This doesn't seem to be used.

>  ;; Half modes of all vector modes.
>  (define_mode_attr VHALF [(V8QI "V4QI")  (V16QI "V8QI")
>  			 (V4HI "V2HI")  (V8HI  "V4HI")
> @@ -4531,3 +4546,13 @@
>  
>  (define_code_attr faminmax_op
>    [(smax "famax") (smin "famin")])
> +
> +;; Iterators and attributes for lut
> +
> +(define_mode_iterator VLUT1 [V16QI V8QI V8HI V4HI V8HF V4HF V8BF V4BF])
> +
> +(define_mode_iterator VLUT2 [V8QI V16QI])
> +(define_int_iterator VLUT_UNS [UNSPEC_SIMD_LUTI2 UNSPEC_SIMD_LUTI4])
> +
> +(define_int_attr vluti_uns_op
> +  [(UNSPEC_SIMD_LUTI2 "luti2") (UNSPEC_SIMD_LUTI4 "luti4")])

It looks like I missed this for FAMINMAX, sorry, but: so far we've
divided the file into modes, followed by codes, followed by ints,
with each section subdivided into iterators followed by attributes.
It would be good to disperse these definitions to the existing sections
rather than put them all at the end.

Thanks,
Richard

> diff --git a/gcc/testsuite/gcc.target/aarch64/simd/vluti-builtins.c b/gcc/testsuite/gcc.target/aarch64/simd/vluti-builtins.c
> new file mode 100644
> index 00000000000..142657ba2ab
> --- /dev/null
> +++ b/gcc/testsuite/gcc.target/aarch64/simd/vluti-builtins.c
> @@ -0,0 +1,329 @@
> +/* { dg-do compile } */
> +/* { dg-additional-options "-O3 -march=armv9-a+lut" } */
> +/* { dg-final { check-function-bodies "**" ""} } */
> +
> +#include "arm_neon.h"
> +
> +/*
> +** test_vluti2_lane_u8:
> +**	luti2	v0\.8b, v0\.8b, v1\[0\]
> +**	ret
> +*/
> +
> +uint8x16_t
> +test_vluti2_lane_u8(uint8x8_t a, uint8x8_t b)

-- ACTIVITY --
Transcribe everything in the patch review from "It looks like" down to "at the end.". The entries come from a different source than this patch review.

-- DATASET --

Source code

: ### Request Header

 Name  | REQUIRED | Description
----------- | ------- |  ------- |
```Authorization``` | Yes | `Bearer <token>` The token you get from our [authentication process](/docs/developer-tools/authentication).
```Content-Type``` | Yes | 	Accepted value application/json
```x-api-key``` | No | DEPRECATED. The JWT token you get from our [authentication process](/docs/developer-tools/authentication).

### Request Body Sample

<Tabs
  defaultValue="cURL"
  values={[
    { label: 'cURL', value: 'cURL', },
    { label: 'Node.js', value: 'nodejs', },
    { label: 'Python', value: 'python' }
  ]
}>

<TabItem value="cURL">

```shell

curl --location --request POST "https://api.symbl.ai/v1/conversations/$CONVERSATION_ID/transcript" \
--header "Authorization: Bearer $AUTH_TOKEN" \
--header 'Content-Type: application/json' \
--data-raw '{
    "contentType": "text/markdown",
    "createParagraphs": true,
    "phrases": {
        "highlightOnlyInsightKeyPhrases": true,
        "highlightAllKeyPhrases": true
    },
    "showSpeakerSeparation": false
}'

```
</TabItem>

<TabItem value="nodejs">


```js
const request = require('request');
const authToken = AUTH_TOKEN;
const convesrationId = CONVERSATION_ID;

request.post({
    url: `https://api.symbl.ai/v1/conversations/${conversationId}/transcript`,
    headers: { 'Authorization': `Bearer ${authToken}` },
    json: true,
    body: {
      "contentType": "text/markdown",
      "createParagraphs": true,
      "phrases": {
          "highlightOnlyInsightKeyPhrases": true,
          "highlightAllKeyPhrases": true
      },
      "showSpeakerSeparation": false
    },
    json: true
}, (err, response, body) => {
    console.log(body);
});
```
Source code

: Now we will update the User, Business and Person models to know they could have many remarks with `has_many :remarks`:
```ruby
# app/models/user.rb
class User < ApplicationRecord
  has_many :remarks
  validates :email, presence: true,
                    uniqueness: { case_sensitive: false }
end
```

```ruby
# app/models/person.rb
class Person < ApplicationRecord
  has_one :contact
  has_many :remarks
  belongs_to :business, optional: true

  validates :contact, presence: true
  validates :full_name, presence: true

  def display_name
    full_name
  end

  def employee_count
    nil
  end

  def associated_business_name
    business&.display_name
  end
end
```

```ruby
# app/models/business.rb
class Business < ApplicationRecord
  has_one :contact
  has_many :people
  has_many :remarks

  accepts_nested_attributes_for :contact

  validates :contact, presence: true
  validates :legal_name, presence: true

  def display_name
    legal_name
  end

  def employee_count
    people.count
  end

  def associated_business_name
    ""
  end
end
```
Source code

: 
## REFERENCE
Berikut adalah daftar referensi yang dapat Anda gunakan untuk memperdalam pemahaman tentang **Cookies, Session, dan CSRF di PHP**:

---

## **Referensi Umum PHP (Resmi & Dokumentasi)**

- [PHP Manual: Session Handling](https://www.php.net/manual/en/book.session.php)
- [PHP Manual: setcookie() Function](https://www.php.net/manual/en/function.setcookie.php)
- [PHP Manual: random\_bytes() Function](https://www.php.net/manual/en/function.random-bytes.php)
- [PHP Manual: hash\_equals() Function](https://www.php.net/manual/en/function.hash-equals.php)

-- YOUR RESPONSE --
It looks like I missed this for FAMINMAX, sorry, but: so far we've
divided the file into modes, followed by codes, followed by ints,
with each section subdivided into iterators followed by attributes.
It would be good to disperse these definitions to the existing sections
rather than put them all at the end.